**PASSAGE FOR REVIEW:**
Although pain gate control theory may explain a part of laser analgesic effects during therapeutic visits of MPDS patients,6 the consistency of anti-pain effects during follow-ups, at fourth and fifth stages, is not justifiable.
Such a consistency can be attributed to the more removal of inflammatory and painful factors, improvement of muscle functions, decrease in painful muscle spasms and better employment of masticatory system.
An improvement in all muscles’ tenderness was observed in this investigation. One exception was the neck muscle that can be due to the small sample size.
Changes in the range of opening and protrusive movements did not reveal any statistically significant improvement which could be related to structural changes in the affected muscles and the creation of muscles taut bonds10 that prevents these muscles from lengthening. Non-significant changes of opening-protrusive movements could be explained by the absence of mechanical intervention such as muscle stretching.
Additionally, limitations in opening-protrusive movements can be attributed to capsular tightness seen in chronic disorders15and the absence of any increase in such movements can be due to the absence of mechanical interventions such as stretching and mobilization techniques.

**WORK INSTRUCTION:** Please return the passage on laser therapy for MPDS word for word, from "Although pain gate" to "small sample size.". The listing comes from a source other than the passage on laser therapy for MPDS.

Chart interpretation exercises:

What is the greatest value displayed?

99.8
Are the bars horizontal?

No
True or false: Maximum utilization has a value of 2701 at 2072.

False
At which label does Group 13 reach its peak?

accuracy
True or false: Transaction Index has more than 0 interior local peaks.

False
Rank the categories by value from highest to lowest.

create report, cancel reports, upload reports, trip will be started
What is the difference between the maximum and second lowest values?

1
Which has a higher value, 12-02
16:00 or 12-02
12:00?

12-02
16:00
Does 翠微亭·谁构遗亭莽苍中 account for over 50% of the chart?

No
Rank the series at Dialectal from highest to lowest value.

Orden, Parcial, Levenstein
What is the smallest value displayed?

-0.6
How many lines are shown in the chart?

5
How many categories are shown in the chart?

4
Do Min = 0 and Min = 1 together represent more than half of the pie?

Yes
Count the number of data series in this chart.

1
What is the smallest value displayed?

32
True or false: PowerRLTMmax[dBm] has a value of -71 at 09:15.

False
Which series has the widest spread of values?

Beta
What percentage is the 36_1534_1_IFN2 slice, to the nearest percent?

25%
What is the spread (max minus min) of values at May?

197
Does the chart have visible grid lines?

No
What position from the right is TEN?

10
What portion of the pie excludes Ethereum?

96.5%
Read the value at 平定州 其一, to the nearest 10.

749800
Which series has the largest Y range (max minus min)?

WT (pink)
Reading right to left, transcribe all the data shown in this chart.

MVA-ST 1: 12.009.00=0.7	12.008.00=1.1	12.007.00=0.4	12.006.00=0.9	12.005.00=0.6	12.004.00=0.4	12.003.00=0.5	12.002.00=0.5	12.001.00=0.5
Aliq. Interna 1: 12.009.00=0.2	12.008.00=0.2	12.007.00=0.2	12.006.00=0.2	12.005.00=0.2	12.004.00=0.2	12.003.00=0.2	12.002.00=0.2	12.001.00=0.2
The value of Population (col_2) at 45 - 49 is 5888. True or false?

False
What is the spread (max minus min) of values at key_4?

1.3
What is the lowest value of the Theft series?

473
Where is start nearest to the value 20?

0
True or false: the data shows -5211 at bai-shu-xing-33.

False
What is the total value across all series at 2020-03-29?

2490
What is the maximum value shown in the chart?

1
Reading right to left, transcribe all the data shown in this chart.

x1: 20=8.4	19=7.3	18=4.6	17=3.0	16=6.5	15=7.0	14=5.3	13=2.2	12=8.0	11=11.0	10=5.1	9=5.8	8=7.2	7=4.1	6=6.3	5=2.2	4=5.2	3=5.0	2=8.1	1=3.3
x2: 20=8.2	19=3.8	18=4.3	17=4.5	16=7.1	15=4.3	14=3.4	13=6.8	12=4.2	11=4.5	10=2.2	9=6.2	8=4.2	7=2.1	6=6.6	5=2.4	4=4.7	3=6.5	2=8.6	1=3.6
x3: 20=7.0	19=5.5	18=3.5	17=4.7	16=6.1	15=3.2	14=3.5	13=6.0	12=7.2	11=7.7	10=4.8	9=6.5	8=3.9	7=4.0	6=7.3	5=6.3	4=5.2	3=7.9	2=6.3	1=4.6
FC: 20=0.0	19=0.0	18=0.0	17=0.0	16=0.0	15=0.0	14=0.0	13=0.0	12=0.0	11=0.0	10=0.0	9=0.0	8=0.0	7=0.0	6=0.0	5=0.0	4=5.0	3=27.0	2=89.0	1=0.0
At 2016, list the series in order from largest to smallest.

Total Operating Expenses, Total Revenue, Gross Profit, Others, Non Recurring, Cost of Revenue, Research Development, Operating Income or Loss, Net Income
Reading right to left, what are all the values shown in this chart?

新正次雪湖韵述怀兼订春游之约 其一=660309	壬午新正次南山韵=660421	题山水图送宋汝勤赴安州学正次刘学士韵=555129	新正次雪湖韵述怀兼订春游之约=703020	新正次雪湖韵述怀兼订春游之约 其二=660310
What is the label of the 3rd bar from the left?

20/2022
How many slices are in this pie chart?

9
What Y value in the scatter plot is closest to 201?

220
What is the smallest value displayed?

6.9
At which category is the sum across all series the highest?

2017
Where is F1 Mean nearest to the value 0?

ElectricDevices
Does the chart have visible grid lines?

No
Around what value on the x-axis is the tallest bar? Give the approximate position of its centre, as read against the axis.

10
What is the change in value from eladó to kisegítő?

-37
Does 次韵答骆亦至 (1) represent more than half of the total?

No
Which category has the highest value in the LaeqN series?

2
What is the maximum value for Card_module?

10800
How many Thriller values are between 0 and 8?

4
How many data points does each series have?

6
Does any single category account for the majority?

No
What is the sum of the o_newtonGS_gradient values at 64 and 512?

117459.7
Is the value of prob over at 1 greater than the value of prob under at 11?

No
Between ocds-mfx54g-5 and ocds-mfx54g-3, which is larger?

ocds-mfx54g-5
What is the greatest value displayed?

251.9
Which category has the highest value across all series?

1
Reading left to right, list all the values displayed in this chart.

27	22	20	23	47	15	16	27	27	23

**FINAL ANSWER:**
Although pain gate control theory may explain a part of laser analgesic effects during therapeutic visits of MPDS patients,6 the consistency of anti-pain effects during follow-ups, at fourth and fifth stages, is not justifiable.
Such a consistency can be attributed to the more removal of inflammatory and painful factors, improvement of muscle functions, decrease in painful muscle spasms and better employment of masticatory system.
An improvement in all muscles’ tenderness was observed in this investigation. One exception was the neck muscle that can be due to the small sample size.